メイクはクレンジングじゃなきゃ落ちない!
って思い込んでいたけど、キレイに落ちちゃったんですよ~。
洗いあがりもサッパリ、ツルツル!」
そうそう。
パウダーファンデーションくらいなら、
ごくごくフツウの固形石けんで落ちてしまうんですよ。
「石けんで洗顔するなんて、手抜きみたいで嫌だったけど...。
これからはドンドン、石けんをオススメしていきましょう!」
......。
「牛田さん、ノリ悪いですねぇ。
あれ!?
もしかして...オ、オススメじゃないんですか?」
............。
そうなんです。
実は、牛田は石けんをオススメしているわけではないのです。
ゴメンナサイ。今まで、舌っ足らずだったようです。
これまでのメルマガで、
『メイクは石けん洗顔で落ちる程度のものにしましょう』
というお話を何度かしてきました。
いかにも『石けんがベスト!』
と言っているように聞こえてしまって...いましたよね。
しかし、牛田が意図していたのは、
『石けんは安全である、自然にも肌にもやさしい』

◆ **資料**:
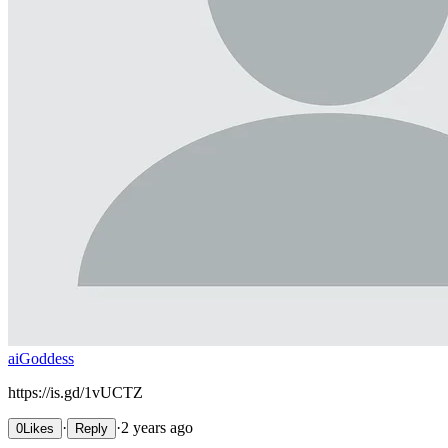
aiGoddess
https://is.gd/1vUCTZ
·
·
2 years ago
0
Likes
Reply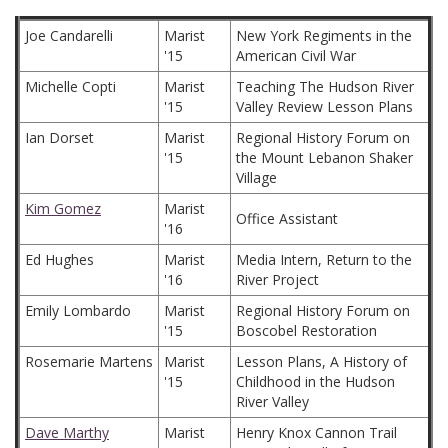
Joe Candarelli
Marist
New York Regiments in the
'15
American Civil War
Michelle Copti
Marist
Teaching The Hudson River
'15
Valley Review Lesson Plans
Ian Dorset
Marist
Regional History Forum on
'15
the Mount Lebanon Shaker
Village
Kim Gomez
Marist
Office Assistant
'16
Ed Hughes
Marist
Media Intern, Return to the
'16
River Project
Emily Lombardo
Marist
Regional History Forum on
'15
Boscobel Restoration
Rosemarie Martens
Marist
Lesson Plans, A History of
'15
Childhood in the Hudson
River Valley
Dave Marthy
Marist
Henry Knox Cannon Trail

◆ **課題の進め方**: 本文のうち「メイクはクレンジングじゃなきゃ落ちない!」を含む語句で始まり「もしかして...オ、オススメじゃないんですか?」」で終わる部分を、「固形石けん」を「液体石けん」に替えて書き直してください。 資料は参照しなくても差し支えありません。

◆ **解答**:
メイクはクレンジングじゃなきゃ落ちない!
って思い込んでいたけど、キレイに落ちちゃったんですよ~。
洗いあがりもサッパリ、ツルツル!」
そうそう。
パウダーファンデーションくらいなら、
ごくごくフツウの液体石けんで落ちてしまうんですよ。
「石けんで洗顔するなんて、手抜きみたいで嫌だったけど...。
これからはドンドン、石けんをオススメしていきましょう!」
......。
「牛田さん、ノリ悪いですねぇ。
あれ!?
もしかして...オ、オススメじゃないんですか?」